Comments on Gpuccio: Functional Information Methodology

The Tierra instruction set contains of 32 instructions. Any evolved Tierra ‘organism’ of length n will thus contain nlog(2)32 = 5n bits of information, so an ‘organism’ of length 100 will contain 500 bits of information. It’s not hard to adjust the Tierra settings* so that ‘organisms’ of that length evolve, including organisms with no redundant instructions (so they’re all functional) - especially if you start with a seed organism that uses a less compact reproduction algorithm* than the default one.

The ‘organisms’ generated by Dave Thomas’s Steiner tree GA consist of 4 3-digit numbers and 45 Boolean values, which works out at just under 85 bits of information - all of it functional. But that’s for a Steiner tree for ten nodes (six fixed, four variable) - it’s easy to modify the GA* for more nodes, and the 500-bit threshold would be exceeded by setting the GA to look for a Steiner tree connecting 32 nodes.

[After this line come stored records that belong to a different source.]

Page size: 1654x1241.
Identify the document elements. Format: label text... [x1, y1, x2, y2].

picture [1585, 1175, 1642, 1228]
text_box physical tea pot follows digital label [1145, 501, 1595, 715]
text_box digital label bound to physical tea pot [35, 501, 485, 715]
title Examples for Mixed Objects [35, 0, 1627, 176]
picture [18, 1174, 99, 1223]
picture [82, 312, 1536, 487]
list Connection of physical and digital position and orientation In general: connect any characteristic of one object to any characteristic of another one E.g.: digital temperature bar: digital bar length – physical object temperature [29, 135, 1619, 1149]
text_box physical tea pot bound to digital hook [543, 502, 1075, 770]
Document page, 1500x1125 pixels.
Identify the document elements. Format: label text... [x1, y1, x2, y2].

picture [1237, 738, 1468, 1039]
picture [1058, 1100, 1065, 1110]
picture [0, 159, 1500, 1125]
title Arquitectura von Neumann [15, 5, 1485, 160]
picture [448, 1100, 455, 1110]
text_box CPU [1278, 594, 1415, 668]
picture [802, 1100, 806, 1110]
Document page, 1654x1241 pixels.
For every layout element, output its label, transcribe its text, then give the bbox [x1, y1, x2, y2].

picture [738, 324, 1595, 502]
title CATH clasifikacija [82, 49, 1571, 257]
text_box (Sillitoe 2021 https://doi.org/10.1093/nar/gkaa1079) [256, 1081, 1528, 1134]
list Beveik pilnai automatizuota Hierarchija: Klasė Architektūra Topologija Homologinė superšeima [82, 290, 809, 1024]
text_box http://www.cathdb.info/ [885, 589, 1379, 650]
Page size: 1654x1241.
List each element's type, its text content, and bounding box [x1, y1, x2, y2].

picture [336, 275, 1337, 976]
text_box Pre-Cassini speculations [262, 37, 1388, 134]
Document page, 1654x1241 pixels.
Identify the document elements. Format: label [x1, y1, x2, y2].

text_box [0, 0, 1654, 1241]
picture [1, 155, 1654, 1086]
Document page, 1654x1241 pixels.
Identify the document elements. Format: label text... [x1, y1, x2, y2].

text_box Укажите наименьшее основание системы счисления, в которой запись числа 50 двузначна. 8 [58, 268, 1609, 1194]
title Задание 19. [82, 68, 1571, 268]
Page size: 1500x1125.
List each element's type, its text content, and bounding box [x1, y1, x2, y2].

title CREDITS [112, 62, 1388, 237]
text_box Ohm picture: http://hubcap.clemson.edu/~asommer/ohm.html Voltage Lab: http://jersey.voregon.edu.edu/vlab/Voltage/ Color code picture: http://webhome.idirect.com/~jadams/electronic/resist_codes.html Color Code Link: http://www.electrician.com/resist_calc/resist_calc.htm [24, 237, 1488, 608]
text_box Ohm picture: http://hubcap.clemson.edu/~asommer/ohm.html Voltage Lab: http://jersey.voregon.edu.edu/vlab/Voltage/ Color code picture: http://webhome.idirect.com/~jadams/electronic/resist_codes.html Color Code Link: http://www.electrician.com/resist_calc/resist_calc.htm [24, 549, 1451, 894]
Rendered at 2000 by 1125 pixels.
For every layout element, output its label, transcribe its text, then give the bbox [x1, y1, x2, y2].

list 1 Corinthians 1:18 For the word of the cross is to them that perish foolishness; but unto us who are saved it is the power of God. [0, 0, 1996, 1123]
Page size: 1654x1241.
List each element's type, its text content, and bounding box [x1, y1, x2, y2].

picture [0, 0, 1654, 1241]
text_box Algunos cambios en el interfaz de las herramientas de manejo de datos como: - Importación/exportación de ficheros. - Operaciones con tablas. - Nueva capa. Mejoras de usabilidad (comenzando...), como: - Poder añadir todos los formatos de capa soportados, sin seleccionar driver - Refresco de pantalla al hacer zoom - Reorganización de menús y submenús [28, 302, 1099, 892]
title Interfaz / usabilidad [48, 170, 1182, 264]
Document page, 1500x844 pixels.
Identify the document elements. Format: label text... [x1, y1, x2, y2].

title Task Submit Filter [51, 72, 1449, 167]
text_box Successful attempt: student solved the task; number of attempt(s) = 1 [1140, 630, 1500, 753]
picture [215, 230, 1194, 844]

Similar to finding Steiner trees is the travelling salesman problem. This has been addressed by many different GAs, including at least one interactive web-based one that I can’t find at the moment. There are more than 10^130 possible traverses for a 100-city travelling salesman problem, so specifying any individual path takes more than 500 bits of information, and any path evolved by such a GA would likewise have more than 500 bits of non-redundant information.

Here is a report on successfully using a GA to create an algorithm to play checkers/draughts. It uses a neural network of 50 internal nodes and more than 1700 weighting values - so each possible network contains well in excess of 500 bits of information. Determining what proportion of that information is actually necessary (functional) is probably impossible, but even one bit per connection (e.g. on/off) would exceed 500 bits.

The GA I posted yesterday that finds routes from a starting point to a distant location represents routes by a series of angles representing directions to take. They’re specified in degrees, so have 6+ bits per angle. The version I posted generates paths that are typically 10 steps long, which is only about 60 bits per ‘organism’, but it can easily be updated* to generate paths that are 80+ steps long,** which require more than 500 bits - and they’re all functional, since without at least that number of steps the paths wouldn’t get close to the destination.

None of the ‘organisms’ produced by these GAs are designed, and none of them are biological. All of them contain more than 500 bits of information, and most wouldn’t work with less than that. In every case the search space exceeds 10^130 possibilities, and the target space is many orders of magnitude smaller.

I submit that these GA-generated ‘organisms’ are all non-biological, non-designed objects that exhibit high FI.

*I’ve done these things.
**It actually generated paths more than 200 steps long, which required considerably more than 500 bits to represent each path, but I’d hesitate to say it was all functional.